This is not just a matter for the SNP, though they currently hold the ball. Gilruth, a former teacher with a teacher’s analysis of the situation, shows promise. But 17 years into nationalist government, is she really in a position to turn things around? Would her bosses even allow her to begin that process? After all, First Minister John Swinney is a former education secretary himself, and wasn’t a particularly brave or good one. Until now, SNP policy has amounted to little more than sitting around with the teaching unions, effectively singing Kumbaya and hoping for the best. Fall out with no one, keep the indy show on the road, and to hell with the kids.

If this is a generational, cross-party problem, then it requires generational, cross-party solutions. There has been much talk since Keir Starmer arrived in Downing Street of a reset between the governing parties north and south of the border. That accord seems to be holding for now, which is all to the good – the years of strife between the Conservatives and the Nats in the end served no one particularly well. Perhaps more importantly though, especially when it comes to education, is the new tone Swinney has tried to create at Holyrood, where he has sought to build better relations with the opposition party leaders and end what has amounted to more than a decade of standing battle.

Scottish Labour is thinking hard about the problems in our schools.

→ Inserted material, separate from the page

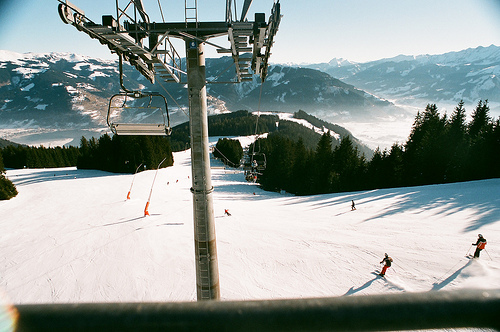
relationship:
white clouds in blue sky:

Both their education spokesperson Pam Duncan-Glancy, but also leader Anas Sarwar, are engaging closely with the debates around this systemic failure. Michael Marra, the former education spokesperson, now at finance and operating as Sarwar’s chief policy enforcer across the board, has intelligent ideas about what’s needed.

If these politicians can collaborate, perhaps we can establish some concord on education policy. Because one of the advantages that the English system has achieved is a long series of governments with similar instincts about reform. From Ken Baker under Margaret Thatcher, through the New Labour era, the Cameron years, and even the last, fractured period of Conservative rule, there has been general agreement about the principles that should underlie school reform, and the broad systemic measures required to bring about improvement. It hasn’t always worked, but where it has – through the London challenge, and in academies in some of England’s most deprived areas – the results have at times been spectacular.

This is what Scotland needs if it is to address this generational challenge. Our MSPs – on this if nothing else – should put down their constitutional cudgels and work together to agree a long-term direction of travel for our schools. They must look with a clear, calm eye at why the measures adopted haven’t worked, have actually done damage, and change course. More autonomy for schools heads, a plan to reinstitute classroom discipline, a curriculum that prizes knowledge, and a willingness to tackle the forces of conservatism that have for so long held the whip hand – some of the measures are obvious, even if they will require political courage to deal with.

I don’t think voters would punish a united, national effort to tackle the failing of our schools, or a strategy that can be held to in its broad outlines by governments of differing parties over the years ahead. This, in a sense, could be Gilruth’s greatest achievement in the time leading up to the next Holyrood election in 2026. It would allow her to leave a legacy and be remembered as the point at which the story began to turn. Country first, party second? It’s a thought.